Provided data

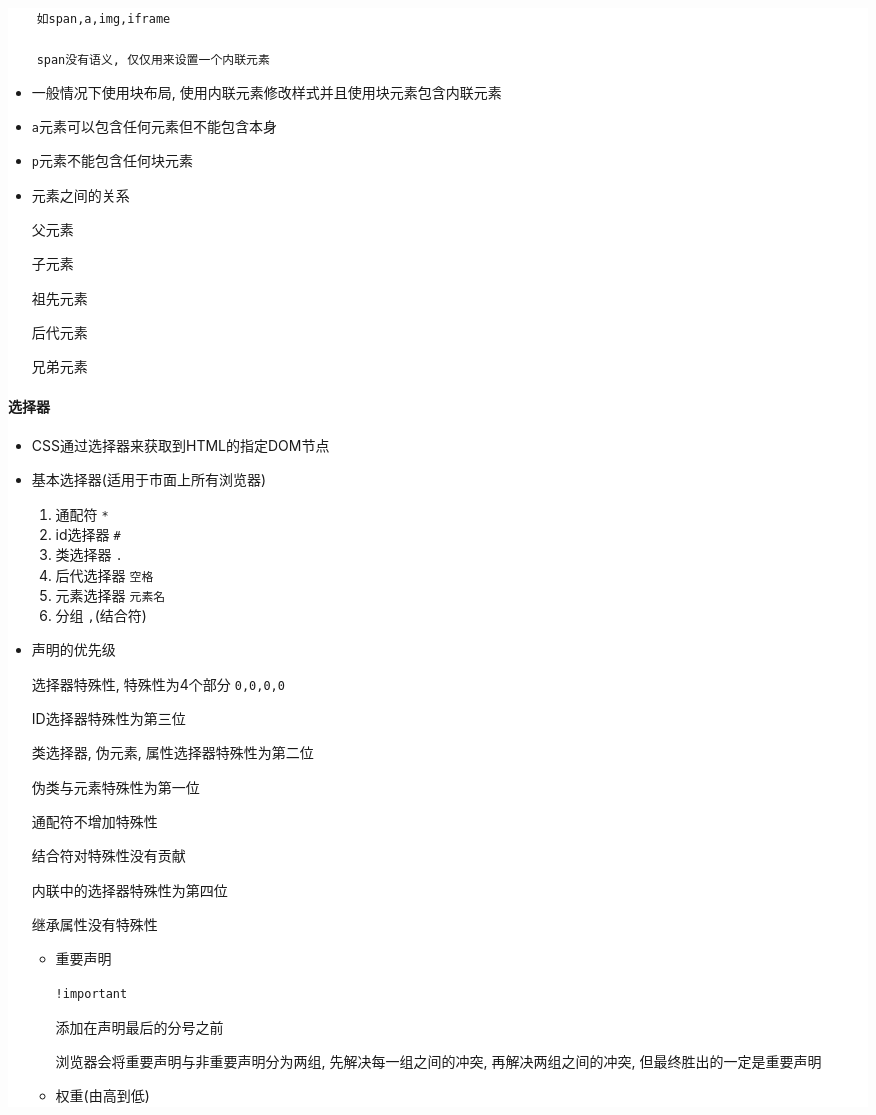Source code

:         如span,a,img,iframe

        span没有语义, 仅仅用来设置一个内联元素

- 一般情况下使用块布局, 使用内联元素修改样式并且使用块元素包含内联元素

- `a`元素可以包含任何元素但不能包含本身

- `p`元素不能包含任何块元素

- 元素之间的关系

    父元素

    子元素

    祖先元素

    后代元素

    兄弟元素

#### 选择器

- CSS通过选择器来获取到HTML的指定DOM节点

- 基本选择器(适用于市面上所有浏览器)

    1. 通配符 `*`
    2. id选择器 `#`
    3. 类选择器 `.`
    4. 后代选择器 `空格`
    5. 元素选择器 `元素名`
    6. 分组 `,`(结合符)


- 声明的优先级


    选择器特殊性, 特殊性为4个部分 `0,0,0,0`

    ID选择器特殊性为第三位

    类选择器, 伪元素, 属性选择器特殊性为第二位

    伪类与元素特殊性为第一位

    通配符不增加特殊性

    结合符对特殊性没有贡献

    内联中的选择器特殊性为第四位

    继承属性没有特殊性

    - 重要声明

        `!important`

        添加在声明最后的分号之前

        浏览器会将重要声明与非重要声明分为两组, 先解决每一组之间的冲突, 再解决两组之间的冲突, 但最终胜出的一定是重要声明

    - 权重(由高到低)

Work to complete
Print all of the entries word for word. Skip any images they contain.

Answer for the task
Source code

:         如span,a,img,iframe

        span没有语义, 仅仅用来设置一个内联元素

- 一般情况下使用块布局, 使用内联元素修改样式并且使用块元素包含内联元素

- `a`元素可以包含任何元素但不能包含本身

- `p`元素不能包含任何块元素

- 元素之间的关系

    父元素

    子元素

    祖先元素

    后代元素

    兄弟元素

#### 选择器

- CSS通过选择器来获取到HTML的指定DOM节点

- 基本选择器(适用于市面上所有浏览器)

    1. 通配符 `*`
    2. id选择器 `#`
    3. 类选择器 `.`
    4. 后代选择器 `空格`
    5. 元素选择器 `元素名`
    6. 分组 `,`(结合符)


- 声明的优先级


    选择器特殊性, 特殊性为4个部分 `0,0,0,0`

    ID选择器特殊性为第三位

    类选择器, 伪元素, 属性选择器特殊性为第二位

    伪类与元素特殊性为第一位

    通配符不增加特殊性

    结合符对特殊性没有贡献

    内联中的选择器特殊性为第四位

    继承属性没有特殊性

    - 重要声明

        `!important`

        添加在声明最后的分号之前

        浏览器会将重要声明与非重要声明分为两组, 先解决每一组之间的冲突, 再解决两组之间的冲突, 但最终胜出的一定是重要声明

    - 权重(由高到低)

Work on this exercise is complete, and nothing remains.